Tür Sağlık-Sen Kahramanmaraş Şube Başkanı Adem Demir, “Sağlık çalışanları insan üstü bir çaba ve gayretle çalışıyorlarsa, kurum da çalışanını göz ardı etmeyecek, taleplerini karşılayacak aksi taktirde çalışanlardan verim beklemek imkansız olacaktır” dedi.

 

Kahramanmaraş Sütçü İmam Üniversitesi Sağlık, Uygulama ve Araştırma Hastanesi önünde ellerinde pankart ve dövizlerle toplanan Türk Sağlık-Sen üyeleri, çalışma şartlarının iyileştirilmesini isteyerek 1 günlük iş bıraktı. Hemşire ve doktor gibi bir çok çalışanın yaptığı iş bırakma eyleminde Sendikacılar bir çok şikayetlerini dile getirdi.
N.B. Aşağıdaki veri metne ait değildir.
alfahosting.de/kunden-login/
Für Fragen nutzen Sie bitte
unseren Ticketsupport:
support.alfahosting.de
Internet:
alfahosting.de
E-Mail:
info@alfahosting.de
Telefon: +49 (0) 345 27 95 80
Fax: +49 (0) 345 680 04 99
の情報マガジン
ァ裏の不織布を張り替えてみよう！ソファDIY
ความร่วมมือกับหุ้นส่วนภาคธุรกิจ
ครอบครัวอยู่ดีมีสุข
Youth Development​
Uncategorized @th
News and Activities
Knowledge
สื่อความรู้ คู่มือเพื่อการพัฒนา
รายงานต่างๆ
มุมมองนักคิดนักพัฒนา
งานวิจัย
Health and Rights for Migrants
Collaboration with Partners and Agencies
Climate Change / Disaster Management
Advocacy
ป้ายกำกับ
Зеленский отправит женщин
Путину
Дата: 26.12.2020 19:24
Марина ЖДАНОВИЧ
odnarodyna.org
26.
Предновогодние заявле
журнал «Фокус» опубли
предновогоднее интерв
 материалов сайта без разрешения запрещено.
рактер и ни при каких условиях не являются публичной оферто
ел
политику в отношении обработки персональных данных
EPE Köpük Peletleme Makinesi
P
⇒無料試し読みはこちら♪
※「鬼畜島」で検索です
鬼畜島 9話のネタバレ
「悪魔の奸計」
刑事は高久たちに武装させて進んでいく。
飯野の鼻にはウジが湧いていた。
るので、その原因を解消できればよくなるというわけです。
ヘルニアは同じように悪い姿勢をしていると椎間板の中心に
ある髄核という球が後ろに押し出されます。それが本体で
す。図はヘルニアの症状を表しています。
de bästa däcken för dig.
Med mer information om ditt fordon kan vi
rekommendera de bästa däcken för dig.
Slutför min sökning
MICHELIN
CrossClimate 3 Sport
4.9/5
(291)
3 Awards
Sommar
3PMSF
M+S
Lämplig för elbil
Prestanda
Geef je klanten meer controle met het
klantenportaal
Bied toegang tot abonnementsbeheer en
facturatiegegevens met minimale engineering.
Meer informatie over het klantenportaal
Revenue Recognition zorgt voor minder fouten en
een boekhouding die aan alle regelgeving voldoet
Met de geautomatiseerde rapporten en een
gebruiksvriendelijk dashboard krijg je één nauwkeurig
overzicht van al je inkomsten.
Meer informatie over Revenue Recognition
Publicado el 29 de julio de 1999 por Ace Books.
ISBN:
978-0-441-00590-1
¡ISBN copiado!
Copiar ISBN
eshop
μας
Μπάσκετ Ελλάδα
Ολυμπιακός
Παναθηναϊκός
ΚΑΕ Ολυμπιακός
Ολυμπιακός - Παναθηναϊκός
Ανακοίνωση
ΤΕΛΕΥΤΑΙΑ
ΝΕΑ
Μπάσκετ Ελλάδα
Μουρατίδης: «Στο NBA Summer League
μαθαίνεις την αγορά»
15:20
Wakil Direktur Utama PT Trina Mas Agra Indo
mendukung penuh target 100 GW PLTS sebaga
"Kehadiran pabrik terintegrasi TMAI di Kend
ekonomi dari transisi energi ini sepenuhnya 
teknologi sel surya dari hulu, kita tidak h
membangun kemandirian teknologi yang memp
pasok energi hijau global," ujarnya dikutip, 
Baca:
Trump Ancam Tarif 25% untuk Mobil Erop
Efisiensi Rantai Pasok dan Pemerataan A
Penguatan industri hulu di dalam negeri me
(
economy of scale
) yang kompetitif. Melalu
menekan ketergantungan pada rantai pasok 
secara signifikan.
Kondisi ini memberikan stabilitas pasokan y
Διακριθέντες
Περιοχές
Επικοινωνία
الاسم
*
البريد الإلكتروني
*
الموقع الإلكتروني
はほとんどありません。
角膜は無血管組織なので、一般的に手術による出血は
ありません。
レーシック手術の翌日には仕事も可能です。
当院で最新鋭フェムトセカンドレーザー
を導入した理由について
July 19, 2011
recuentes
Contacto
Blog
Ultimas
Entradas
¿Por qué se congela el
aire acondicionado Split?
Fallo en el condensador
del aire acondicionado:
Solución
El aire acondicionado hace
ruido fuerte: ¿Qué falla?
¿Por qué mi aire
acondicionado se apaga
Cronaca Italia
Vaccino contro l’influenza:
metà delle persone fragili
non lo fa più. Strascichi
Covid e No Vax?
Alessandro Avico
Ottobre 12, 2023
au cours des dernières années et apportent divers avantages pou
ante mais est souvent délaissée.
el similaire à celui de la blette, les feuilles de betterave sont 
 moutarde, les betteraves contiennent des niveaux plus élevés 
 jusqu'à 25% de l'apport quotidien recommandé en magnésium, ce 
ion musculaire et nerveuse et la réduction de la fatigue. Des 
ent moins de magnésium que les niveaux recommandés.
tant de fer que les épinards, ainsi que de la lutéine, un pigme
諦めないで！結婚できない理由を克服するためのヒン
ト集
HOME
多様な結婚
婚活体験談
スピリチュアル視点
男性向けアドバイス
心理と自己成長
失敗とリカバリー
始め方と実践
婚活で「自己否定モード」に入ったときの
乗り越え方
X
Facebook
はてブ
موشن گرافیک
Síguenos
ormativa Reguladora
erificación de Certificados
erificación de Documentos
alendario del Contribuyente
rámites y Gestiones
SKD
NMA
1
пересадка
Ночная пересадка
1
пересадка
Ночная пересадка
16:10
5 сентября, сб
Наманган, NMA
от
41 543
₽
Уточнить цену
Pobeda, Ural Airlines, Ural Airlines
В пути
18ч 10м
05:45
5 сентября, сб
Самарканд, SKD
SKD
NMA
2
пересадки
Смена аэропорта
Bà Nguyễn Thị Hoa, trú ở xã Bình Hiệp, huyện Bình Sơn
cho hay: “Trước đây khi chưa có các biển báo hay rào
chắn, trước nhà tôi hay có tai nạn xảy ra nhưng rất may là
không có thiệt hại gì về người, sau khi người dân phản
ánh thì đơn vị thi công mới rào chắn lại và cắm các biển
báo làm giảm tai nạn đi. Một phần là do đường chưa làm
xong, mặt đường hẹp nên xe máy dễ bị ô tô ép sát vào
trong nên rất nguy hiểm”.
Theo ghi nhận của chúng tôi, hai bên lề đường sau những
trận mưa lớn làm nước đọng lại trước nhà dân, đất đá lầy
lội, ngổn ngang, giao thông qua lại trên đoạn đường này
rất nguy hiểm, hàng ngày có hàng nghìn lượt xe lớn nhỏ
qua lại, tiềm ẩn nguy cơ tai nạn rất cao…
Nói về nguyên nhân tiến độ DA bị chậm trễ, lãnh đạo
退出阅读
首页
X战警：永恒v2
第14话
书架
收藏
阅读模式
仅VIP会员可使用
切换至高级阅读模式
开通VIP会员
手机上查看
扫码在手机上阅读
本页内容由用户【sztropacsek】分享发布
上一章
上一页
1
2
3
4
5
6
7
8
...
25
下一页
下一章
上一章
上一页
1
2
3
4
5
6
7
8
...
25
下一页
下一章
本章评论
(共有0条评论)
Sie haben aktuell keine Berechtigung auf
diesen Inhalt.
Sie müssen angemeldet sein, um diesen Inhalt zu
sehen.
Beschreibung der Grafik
Sağlık çalışanları adına basın açıklamasını yapan Tür Sağlık-Sen Kahramanmaraş Şube Başkanı Adem Demir, çalışanların hakkını alana kadar alanlarda haykırmayı sürdüreceklerini belirterek, şunları kaydetti: "Türk Sağlık-Sen olarak kurum yöneticileriyle görüşmelerimizde defalarca dile getirdiğimiz sorunlara çözüm bulunamaması nedeniyle bugün tüm gün çalışanlar sorunlara çözüm bulma adına iş bıraktı. Yapılan zulme ve baskıya yeter demişlerdir. Peki bu kadar yoğun iş yükü varken çalışana alın terinin karşılığı veriliyor mu? Bu sorunun cevabı ne yazık ki kocaman bir hiçtir.”

 

'ZOR ŞARTLAR ALTINDA ÇALIŞIYORUZ'

Yaklaşık iki yıldır, 3. Basamak sağlık hizmeti veren Üniversite Hastanelerinin çalışma koşullarının ağırlığından doğan sıkıntıları personel ihtiyacının gerektiğini anlatmaya çalıştıklarını dile getiren Demir, zor şartlar altında çalıştıklarını söyledi. Demir, "Üniversite hastaneleri önemli eğitim ve bilim yuvalarıdır, lakin kurum çalışanları son dönemlerde zor bir çalışma ortamına maruz bırakılmışlardır. Defalarca Yeterli kadro, çalışma barışı, döner sermayede artış talebi ve nöbet ücretlerinin düzenli ödenmesi dedik. Sorunların yüzlerce kez dile getirilmesini sağladık, eylemler yapacağımızı söyledik. "Tüm çalışanlar kan ağlıyor" dedik ve ne yazık ki yetkili tüm birimler bizlere gözü kör, kulağı sağır bakar oldu. Gelinen noktanın vahimiyeti hepimizce malum, bazı birimlerde medikal firmalara para ödenmediği gerekçesi ile ameliyatlar yapılamıyor. Bu durumdan dolayı hem hasta mağduriyeti meydana gelmektedir. Hem Kamu zararı oluşmaktadır. Ameliyathane ve birçok birimde çalışanlar artık katlanılamaz bir çalışma ortamına maruz bırakılmalarından dolayı tükenmişliğin son noktasına gelmişlerdir. İzin kullanamayan, fazla mesaide çalıştırılan, personel eksikliği nedeni ile sürekli farklı birimlere çekilen, çalışanlar zor şartlar altındadırlar. Buna karşın kurum ise iş yükünün azaltılmasına yönelik hiçbir somut adım atmamakta tüm çalışanları birçok sorunlar ile baş başa bırakmaktadır" şeklinde konuştu.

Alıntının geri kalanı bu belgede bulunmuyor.